Yuri Gagarin is a Russian national hero. At a time when the space race was a bellwether of national prestige in the Cold War, then 27-year-old Gagarin became the first person in space on 12 April 1961, beating American astronaut Alan Shepherd beyond the stratosphere by almost a month. Soviet Premier Nikita Khrushchev famously compared him to Christopher Columbus.
Gagarin was surprisingly short–only 5 foot 2 inches–but that was an advantage in the cramped quarters of his five-ton spherical space capsule named Vostok, Russian for “East.” And for all the adulation and celebrity that came after his mission, Gagarin remained grounded. As he was described in his New York Times obit:
Yuri Gagarin was a rather quiet man, mild-spoken almost to a fault. He had intelligent, dark eyes and bushy eyebrows. His forehead was broad and his nose snubbed, and persons who knew him said he had the appearance and demeanor of “a typical Muskovite.”“Yuri Gagarin Killed as Test Plane Falls,” New York Times, 28 March 1968, p.1.
Gagarin went into space only once and his single orbit of the earth lasted only 108 minutes, although he was the backup cosmonaut for Soyuz-1 in 1967. That he wasn’t selected for that mission proved lucky for him–it crashed on re-entry. Gagarin’s luck didn’t hold. He died during a routine training flight in a MiG-15 in March 1968. After his body was recovered it was cremated and his ashes were embedded into the wall of the Kremlin of Red Square in Moscow, not far from where Stalin is buried and where Lenin lies in his mausoleum.
Seymour Topping, one of the Moscow-based New York Times correspondents at the time, paints a striking picture of the disconnect between this genuinely impressive technological achievement and the more mundane daily struggles of Soviet citizens at home:
The flight, resounding evidence of the technological advance of Soviet society, brought a great outpouring of pride and happiness among the Russians. But the achievement also stood in glaring contrast to what was lacking in the everyday existence of the average Russian. Audrey [Seymour’s wife] recalls that on the day of the flight she could not find any eggs in the local open market or in the nearby shops. When I returned home from the Central Telegraph Office after filing a story on the epic space event, I walked up eight flights of stairs to our apartment because yet once again the elevator was not working.

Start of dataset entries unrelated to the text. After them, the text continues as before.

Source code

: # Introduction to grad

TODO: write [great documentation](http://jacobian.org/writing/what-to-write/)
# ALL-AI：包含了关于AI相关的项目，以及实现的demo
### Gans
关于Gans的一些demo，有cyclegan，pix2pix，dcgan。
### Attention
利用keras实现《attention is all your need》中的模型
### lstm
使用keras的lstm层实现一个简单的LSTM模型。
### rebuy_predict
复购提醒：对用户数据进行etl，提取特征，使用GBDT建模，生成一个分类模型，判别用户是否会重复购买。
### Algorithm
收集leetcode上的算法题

I took this black and white shot in the mid-90s on Moscow’s Lenin Avenue on a cold, overcast, winter’s day. There’s no mistaking the Soviet styling of the design, but what you can’t tell from the photo is that this isn’t some run-of-the-mill stone or even marble statue; the 40-foot statue is sculpted from cast titanium, a revolutionary metal for the aviation industry (and, oddly, the statue was commissioned at a time when a shortage of titanium was posing a threat to the aviation industry). The statue sits on top of a 90-foot pedestal made of granite. It was designed by sculptor Pavel Bondarenko and architect Yakov Belopolskiy and unveiled in June 1980.